Rachel Ziemba, Adjunct Senior Fellow di Center for a New American Society, menyatakan, “Kesepakatan ini jelas sudah dinanti beberapa waktu. Angka 18% menempatkannya mendekati tingkat tarif untuk barang-barang Asia Tenggara ke AS.”

Namun, para ahli juga mengingatkan bahwa masih terlalu dini untuk menyebut apakah ini perjanjian dagang atau sekadar kesepakatan tarif. Vina Nadjibulla dari Asia Pacific Foundation of Canada mencatat bahwa PM Modi tidak secara eksplisit menegaskan kembali klaim Trump bahwa India akan menurunkan tarif untuk barang AS. "Ini tampaknya untuk sementara adalah kesepakatan seputar tarif dan de-eskalasi tarif… Tetap merupakan terobosan penting," ujarnya.

MEMBACA  Pencuri suara saya: Pemilihan India diselimuti oleh penarikan kandidat misterius | Berita Pemilu India 2024

Latar Belakang Perdagangan yang Tegang

Kesepakatan ini muncul setelah berbulan-bulan negosiasi dagang yang tegang antara dua demokrasi terbesar di dunia. Pada Agustus lalu, Trump menggandakan bea masuk atas impor dari India menjadi 50 persen untuk mendesak New Delhi menghentikan pembelian minyak Rusia.

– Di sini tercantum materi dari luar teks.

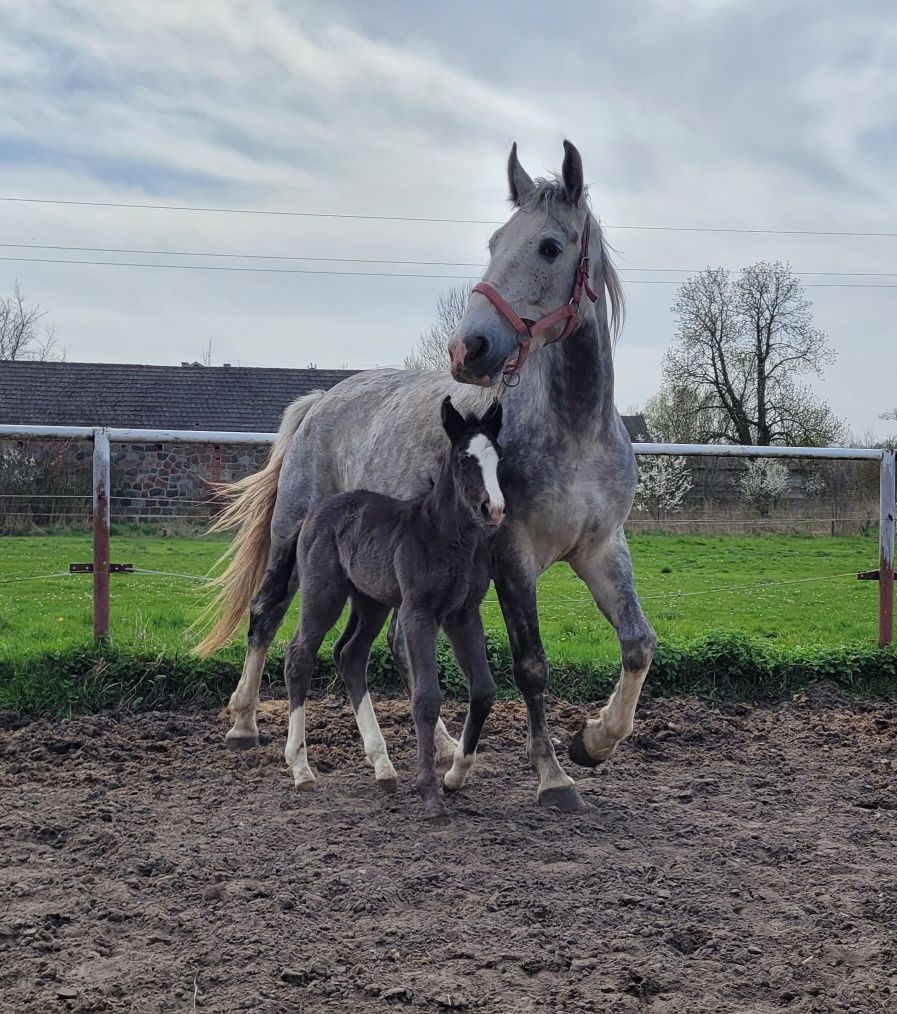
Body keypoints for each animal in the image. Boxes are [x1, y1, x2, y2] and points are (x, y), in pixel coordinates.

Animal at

Pembelian minyak Venezuela diharapkan dapat menggantikan sebagian minyak Rusia yang biasa dibeli India, importir minyak terbesar ketiga dunia. India sangat bergantung pada impor minyak, mencakup sekitar 90% kebutuhannya. Pembelian minyak Rusia yang lebih murah telah membantu menekan biaya impor sejak invasi Rusia ke Ukraina.

Pasar India terpukul sejak pengenaan tarif oleh Washington, menjadi pasar berkinerja terburuk di antara negara berkembang pada 2025. Meski ada keringanan tarif, Nadjibulla menyebut India akan terus melakukan de-risking dan diversifikasi.

Pengumuman pengurangan tarif ini datang beberapa hari setelah India dan Uni Eropa mencapai perjanjian perdagangan bebas yang mempengaruhi hingga dua miliar orang, setelah hampir dua dekade negosiasi.